#### [Text provided]

For in rejecting their visitation, the Herodian kings, the Sanhedrin, the priests, the Levites, the Temple police, the Temple merchants, the Pharisees, the Sadducees, the Zealots, the Essenes, the scribes, the “principal men of the people” and finally, most rank and file Jews “did not know the time of [their] visitation.”  Their God, their Messiah, their Savior, the living embodiment of their sacrifices for the forgiveness of sins, the living bread from heaven, had come to visit them – and the vast majority of them rejected Him.

And like a terminal patient who refuses life-saving treatment, there was nothing to do but watch the people die – while all the while, the cure was in their midst, visiting them.

Thus Jesus weeps at what is to come.

Page images and extracted text:
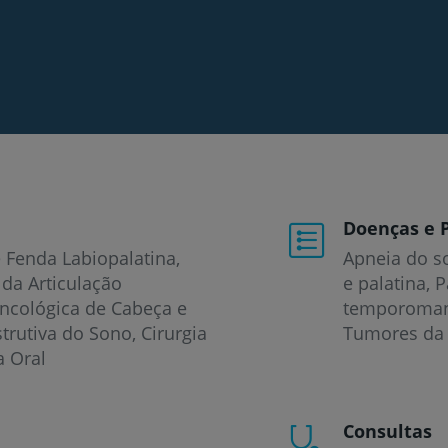
Doenças e 
e Fenda Labiopalatina,
Apneia do s
 da Articulação
e palatina
P
ncológica de Cabeça e
temporoman
trutiva do Sono, Cirurgia
Tumores da 
a Oral
Consultas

#### [Goal of the exercise]
Reproduce the full passage about the people rejecting their visitation, word for word and with nothing left out.

#### [Answer space]
For in rejecting their visitation, the Herodian kings, the Sanhedrin, the priests, the Levites, the Temple police, the Temple merchants, the Pharisees, the Sadducees, the Zealots, the Essenes, the scribes, the “principal men of the people” and finally, most rank and file Jews “did not know the time of [their] visitation.”  Their God, their Messiah, their Savior, the living embodiment of their sacrifices for the forgiveness of sins, the living bread from heaven, had come to visit them – and the vast majority of them rejected Him.

And like a terminal patient who refuses life-saving treatment, there was nothing to do but watch the people die – while all the while, the cure was in their midst, visiting them.

Thus Jesus weeps at what is to come.